Yesterday morning I was at the White House for an historic Washington tradition – the President’s annual Easter Egg Roll.
I went with a good friend and her young son, traipsing through the morning mist along the Ellipse and, after waiting in several lines and security checks, eventually onto the South Lawn.
Attending a White House event these days is a little like a trip to the airport.
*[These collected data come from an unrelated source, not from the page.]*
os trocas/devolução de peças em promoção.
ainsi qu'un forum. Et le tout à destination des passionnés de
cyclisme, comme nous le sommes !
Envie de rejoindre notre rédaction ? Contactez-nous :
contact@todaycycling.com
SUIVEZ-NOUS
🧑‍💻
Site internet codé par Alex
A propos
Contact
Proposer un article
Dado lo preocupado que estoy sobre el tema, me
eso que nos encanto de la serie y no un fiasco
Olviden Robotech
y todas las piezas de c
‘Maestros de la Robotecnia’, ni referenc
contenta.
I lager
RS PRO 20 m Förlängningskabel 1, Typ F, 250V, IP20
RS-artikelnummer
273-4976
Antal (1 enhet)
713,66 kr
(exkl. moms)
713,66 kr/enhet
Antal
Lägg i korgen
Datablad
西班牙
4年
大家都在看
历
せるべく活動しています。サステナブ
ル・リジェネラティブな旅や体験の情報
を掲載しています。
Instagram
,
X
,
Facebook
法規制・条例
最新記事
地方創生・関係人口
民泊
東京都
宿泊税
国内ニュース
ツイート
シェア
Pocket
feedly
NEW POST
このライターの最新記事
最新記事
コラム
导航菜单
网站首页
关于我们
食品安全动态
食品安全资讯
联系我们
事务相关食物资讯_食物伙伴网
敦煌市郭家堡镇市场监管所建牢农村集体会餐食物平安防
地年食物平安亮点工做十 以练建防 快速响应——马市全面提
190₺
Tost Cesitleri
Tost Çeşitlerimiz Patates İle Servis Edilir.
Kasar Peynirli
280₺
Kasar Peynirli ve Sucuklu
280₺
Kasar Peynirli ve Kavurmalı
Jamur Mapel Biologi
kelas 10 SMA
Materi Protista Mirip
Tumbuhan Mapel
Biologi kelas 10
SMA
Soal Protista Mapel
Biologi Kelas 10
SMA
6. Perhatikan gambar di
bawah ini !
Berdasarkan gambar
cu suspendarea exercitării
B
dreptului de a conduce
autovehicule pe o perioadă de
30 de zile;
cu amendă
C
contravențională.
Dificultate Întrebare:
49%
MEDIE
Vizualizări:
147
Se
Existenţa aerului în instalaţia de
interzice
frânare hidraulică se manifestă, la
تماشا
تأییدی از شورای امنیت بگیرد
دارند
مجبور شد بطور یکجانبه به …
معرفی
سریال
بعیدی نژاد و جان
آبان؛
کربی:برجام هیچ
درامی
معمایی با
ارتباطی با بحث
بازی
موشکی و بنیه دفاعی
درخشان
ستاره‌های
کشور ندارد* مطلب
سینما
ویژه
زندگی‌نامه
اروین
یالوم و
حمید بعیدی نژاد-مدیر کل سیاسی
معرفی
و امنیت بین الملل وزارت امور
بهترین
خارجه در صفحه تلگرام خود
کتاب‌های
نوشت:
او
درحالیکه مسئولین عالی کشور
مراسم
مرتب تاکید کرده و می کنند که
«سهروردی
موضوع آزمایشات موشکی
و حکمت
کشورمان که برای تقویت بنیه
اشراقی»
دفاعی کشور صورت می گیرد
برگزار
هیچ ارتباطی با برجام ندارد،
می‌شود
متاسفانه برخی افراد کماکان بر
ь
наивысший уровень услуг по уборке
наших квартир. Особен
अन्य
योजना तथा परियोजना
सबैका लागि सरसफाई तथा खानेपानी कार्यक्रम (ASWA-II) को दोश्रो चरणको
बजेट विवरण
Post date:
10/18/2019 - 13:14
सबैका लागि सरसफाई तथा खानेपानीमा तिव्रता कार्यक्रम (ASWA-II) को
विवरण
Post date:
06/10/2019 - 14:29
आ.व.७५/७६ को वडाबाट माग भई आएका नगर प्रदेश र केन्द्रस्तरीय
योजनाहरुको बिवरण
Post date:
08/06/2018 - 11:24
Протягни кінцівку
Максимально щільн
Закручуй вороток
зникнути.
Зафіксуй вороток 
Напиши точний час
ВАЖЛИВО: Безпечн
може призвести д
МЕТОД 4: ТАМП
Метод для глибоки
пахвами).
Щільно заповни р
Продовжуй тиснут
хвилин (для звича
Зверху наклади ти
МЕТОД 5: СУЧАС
We followed along as my friend’s son took part in a variety of activities, starting with the famous Easter Egg Rolling Race itself. The race is a more recent tradition, started in 1974 using spoons from the White House kitchen and eggs hard boiled by White House chefs.
It basically involves pushing an egg with a wooden spoon through the grass to the finish line.
Trust me, not as easy as it sounds.

While we arrived a bit too early to see President Obama and the First Family at the event, we did meet a number of former presidents in attendance.
There was Abraham Lincoln, in the form of one of the Racing Presidents mascots for D.C.’s baseball team, the Nationals.
Reportedly it was Lincoln’s son Tad who started the first informal egg-rolling party at the White House in 1861, just a couple weeks before the Civil War started.

We also ran into President McKinley and First Lady Ida McKinley. I didn’t have the heart to tell her that her husband was destined to be assassinated in 1901, and replaced by his Vice President, Teddy Roosevelt, who happened to also be wandering the White House grounds nearby as part of the Racing Presidents.
Then there was President Rutherford B. Hayes and First Lady Lucy Hayes, who initiated the first official Easter Egg Roll at the White House in 1878.
For several years before that, children had done their egg rolling on the

terraces of Capitol Hill each Easter Monday, until Congress put a stop to all the fun in 1876.
That’s when the stern-looking Indiana Congressman William Steele Holman, chairman of the Committee on Public Buildings and Grounds, led the charge to pass the Turf Protection Law.
It was intended “to prevent any portion of the Capitol grounds and terraces from being used as play-grounds or otherwise, so far as may be necessary to protect the public property, turf, and grass from destruction and injury.”
Basically, it amounted to a cranky Congress telling Washington’s collective youth to get off its lawn.

Two years later, President Hayes reportedly agreed to a request from a group of local boys to hold the event on the South Lawn of the White House instead.
The tradition has continued all the way until today, with only a few notable interruptions, when the National Mall was used instead (World War I, World War II, and the Truman renovation of the White House).
Now with a record 30,000 guests from all over the country, the White House Easter Egg Roll has evolved from its early days as a tradition for just D.C. locals.
Today it’s the largest public event at the Executive Mansion, broadcast live
on TV with musical performances and other activities. Al Roker, Kelly Ripa, and young pop star Willow Smith were some of the big names present this year.
And there were other signs that the Easter Egg Roll has changed with the times.
As part of First Lady Michelle Obama’s Let’s Move! anti-obesity initiative, there was lots of organic fresh fruit and healthy food on hand throughout the event.
For kids who had gorged on their Easter basket candy the day before – and for their tired parents – this was probably a welcome addition to tradition.